Fork (software development) In software engineering, a project fork happens when developers take a copy of source code from one software package and start independent development on it, creating a distinct piece of software.

Free and open source software is that which, by definition, may be forked from the original development team without prior permission [...]

Speciation Speciation is the evolutionary process by which new biological species arise. The biologist Orator F. Cook seems to have been the first to coin the term 'speciation' for the splitting of lineages [...]

- Wikipedia

"So," said the team leader, "we make the purines code for one because they're bigger — that's adenine and guanine — and the pyramidine bases — cytosine and thymine — code for zero, as they're smaller. Easy, it's a natural fit. Any other suggestions?"

Jack came in quickly: "I don't understand why we have to use the natural DNA codons for the encoding the —"

"Because most of the infrastructure is already there: ribosomes, tRNA, mRNA .... Evolution has done all the work for us, we just tweak the reading—"

"But," Jack said, "if we use an entirely different code we can avoid all sorts of contamination issues. It'll keep retroviruses out, for starters. Our data will be immediately recognizable, there'll be no cross-over—"

"And we have to spend more on R&D. This way is quicker, cheaper, and most of the work is already done. You know how Bill thinks."

"It's lazy," Jack said.

"Lazy is profitable."

"It's not mimicking, it's not even imitating. It's, it's—"

"Not designed? Thus speaks an engineer."

Jack groaned.

"Look, Jack," the team leader said, "you're probably right, you're a thoughtful, careful nanogen engineer ... "

And so on, soothing and flattering.

Jack was having none of it.

"This is not a proof of concept project," he said. "What we decide here will inform the wetweb for generations. Remember Tim Berners Lee's regret over the prefix? That 'http://'? Millions of bits — and megawatts of electricity — were and are being wasted, especially because of the '://'. If we use a non-binary system — like, even just base 4! — we gain massively in simple information density.

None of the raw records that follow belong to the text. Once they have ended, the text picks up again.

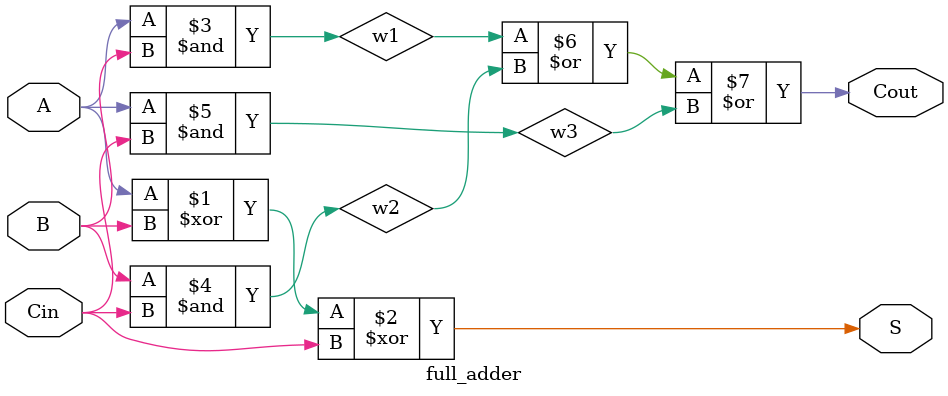
<source format=v>
module full_adder (A,B,Cin,S,Cout);
input A,B,Cin;
output S,Cout;

//structural
wire w1,w2,w3;
xor G1(S,A,B,Cin);
and G2(w1,A,B);
and G3(w2,B,Cin);
and G4(w3,A,Cin);
or G5(Cout,w1,w2,w3);

endmodule
</source>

Orders of magnitude."

"And more subject to error," the team leader pointed out. "We know this system is safe because it's been used for billions of years. Billions of years of evolutionary success. Just look at us, sitting here today, discussing—"

"Yeah, we also know that it mutates! It's because of that unsafe fact that we're 'sitting here' at all. The genetic system's been selected to be partly stable over lifetimes, but differing across populations and thus changeable through eons. It's a massively parallel co-evolving system that will eat our little codonic data storage project alive!"


"We can do it properly," Jack said. "We have the parity check tech. We have the sum check algorithms. And it's a double, redundant strand, we just have to read both strands and simultaneously compare them."

"Yeah, in some mega-ribosome neuronal-reporting organelle nobody has even started to design yet."

"I don't understand why this year's profits are put ahead of a generation-long period of growth. As I said before — it's lazy."

"This from someone who doesn't shave?"

"This from someone who actually thinks."

"Start your own company, Jack."

"Thank you," said Jack. "I will." He stood up. "It'll be open source, too. Goodbye."